In 1995 she took up her calling in Addis Ababa in Ethiopia where she spent three years as general co-ordinator of a vicariate and prefecture in the country’s south-west. It was an “incredible experience” that involved a lot of travelling.

Six years in Kenya was 'deeply spiritual'

Maureen co-ordinated all aspects of the work of the Vicariate and prefecture other than the strictly pastoral – health, education, finances, community development and infrastructure development.
In Addis Ababa she worked with young accountant Biruktawit Zekarrias, who even then expressed a strong desire to work in Australia.
Maureen said people who lived in the most remote areas were the more self-reliant.
One community she visited was accessible only on horseback – she remembers arriving on a mule and being greeted with flowers.
“I got so much more from them than I could ever share,” she said.
“It seemed that the poorer the people were, the more care they had for each other.
“In PNG we had a house built of bush materials but this was a palace compared to what these people had.
“Sometimes I would fly into places and people would bring you food and they would give you the best of what they had.”
In November 1997 Maureen visited Australia and realised she was needed at home. Her father, at 82, was ill and still running his own business.
She worked with him for a year, helping him to hand over the business to her sister and nephew, and move to a retirement village.
In October 1998 Maureen began working at Catholic Mission as an accountant in our national office in Sydney. Maureen had seen the ad for job in a parish bulletin and thought it would give her the opportunity to meld both her business and missionary experience.

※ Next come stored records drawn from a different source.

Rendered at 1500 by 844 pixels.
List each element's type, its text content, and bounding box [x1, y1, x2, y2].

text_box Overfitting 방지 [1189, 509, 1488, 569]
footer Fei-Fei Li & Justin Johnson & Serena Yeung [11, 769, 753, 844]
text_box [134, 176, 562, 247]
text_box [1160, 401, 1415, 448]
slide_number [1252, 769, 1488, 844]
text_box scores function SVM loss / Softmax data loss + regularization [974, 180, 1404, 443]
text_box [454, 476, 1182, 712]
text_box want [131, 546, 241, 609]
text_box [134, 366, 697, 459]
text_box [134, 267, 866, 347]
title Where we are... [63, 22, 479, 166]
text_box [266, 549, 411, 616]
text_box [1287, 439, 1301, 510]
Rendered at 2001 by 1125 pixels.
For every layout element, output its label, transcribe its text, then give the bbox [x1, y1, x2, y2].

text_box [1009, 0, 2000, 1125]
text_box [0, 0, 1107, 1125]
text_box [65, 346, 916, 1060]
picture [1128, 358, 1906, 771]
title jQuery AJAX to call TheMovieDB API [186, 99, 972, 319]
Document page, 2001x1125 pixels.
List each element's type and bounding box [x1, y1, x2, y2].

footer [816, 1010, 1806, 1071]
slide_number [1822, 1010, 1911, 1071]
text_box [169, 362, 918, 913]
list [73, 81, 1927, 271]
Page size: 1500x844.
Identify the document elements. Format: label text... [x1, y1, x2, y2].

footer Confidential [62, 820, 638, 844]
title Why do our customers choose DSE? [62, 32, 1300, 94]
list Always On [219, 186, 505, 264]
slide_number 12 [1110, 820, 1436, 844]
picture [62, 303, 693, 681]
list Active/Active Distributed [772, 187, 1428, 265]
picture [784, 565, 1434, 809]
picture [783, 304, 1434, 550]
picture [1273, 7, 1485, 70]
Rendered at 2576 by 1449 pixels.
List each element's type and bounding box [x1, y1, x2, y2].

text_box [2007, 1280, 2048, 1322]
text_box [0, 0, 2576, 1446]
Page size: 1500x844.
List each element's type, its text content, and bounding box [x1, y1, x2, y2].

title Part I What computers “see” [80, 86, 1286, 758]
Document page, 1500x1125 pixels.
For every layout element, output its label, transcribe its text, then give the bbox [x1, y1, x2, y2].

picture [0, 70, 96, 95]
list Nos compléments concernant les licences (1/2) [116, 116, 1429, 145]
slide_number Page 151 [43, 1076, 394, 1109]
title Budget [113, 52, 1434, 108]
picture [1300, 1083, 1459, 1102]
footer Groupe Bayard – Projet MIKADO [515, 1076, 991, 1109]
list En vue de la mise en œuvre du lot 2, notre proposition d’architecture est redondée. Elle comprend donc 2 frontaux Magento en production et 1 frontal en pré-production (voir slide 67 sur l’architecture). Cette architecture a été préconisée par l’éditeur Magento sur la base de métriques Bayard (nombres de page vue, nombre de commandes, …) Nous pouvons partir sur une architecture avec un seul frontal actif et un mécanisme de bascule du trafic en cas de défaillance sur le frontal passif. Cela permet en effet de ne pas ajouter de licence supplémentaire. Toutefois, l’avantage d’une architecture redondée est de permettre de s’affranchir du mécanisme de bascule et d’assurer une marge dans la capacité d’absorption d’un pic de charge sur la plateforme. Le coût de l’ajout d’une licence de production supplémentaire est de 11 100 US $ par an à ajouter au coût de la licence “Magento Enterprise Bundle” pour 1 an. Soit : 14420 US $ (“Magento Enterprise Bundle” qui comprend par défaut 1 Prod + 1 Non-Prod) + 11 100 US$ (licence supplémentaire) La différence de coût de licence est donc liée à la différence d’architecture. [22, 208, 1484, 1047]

Sister Maureen (front, right) with her friends in Ethiopia
She remains in the job eight years later. “I still feel in touch with my roots and somehow it makes the whole experience more meaningful. It is still in touch with  mission. It is helping something that is real to happen.”
Maureen was thrilled that during 2006 her Ethiopian friend and fellow accountant Biruktawit was finally able to join her. She now works as assistant accountant at Catholic Mission.
“Biruk might be my greatest contribution to Catholic Mission,” Maureen says with characteristic modesty.
Maureen’s motivation throughout her many roles in life has been to help others. “I’ve always wanted to be in a position to make things happen for others …for them to realise their dream. To help people to come to a fullness of life.
“I am very happy to be where I am and I am also open to what may happen. I have found all the way through my life that one thing always leads to another.”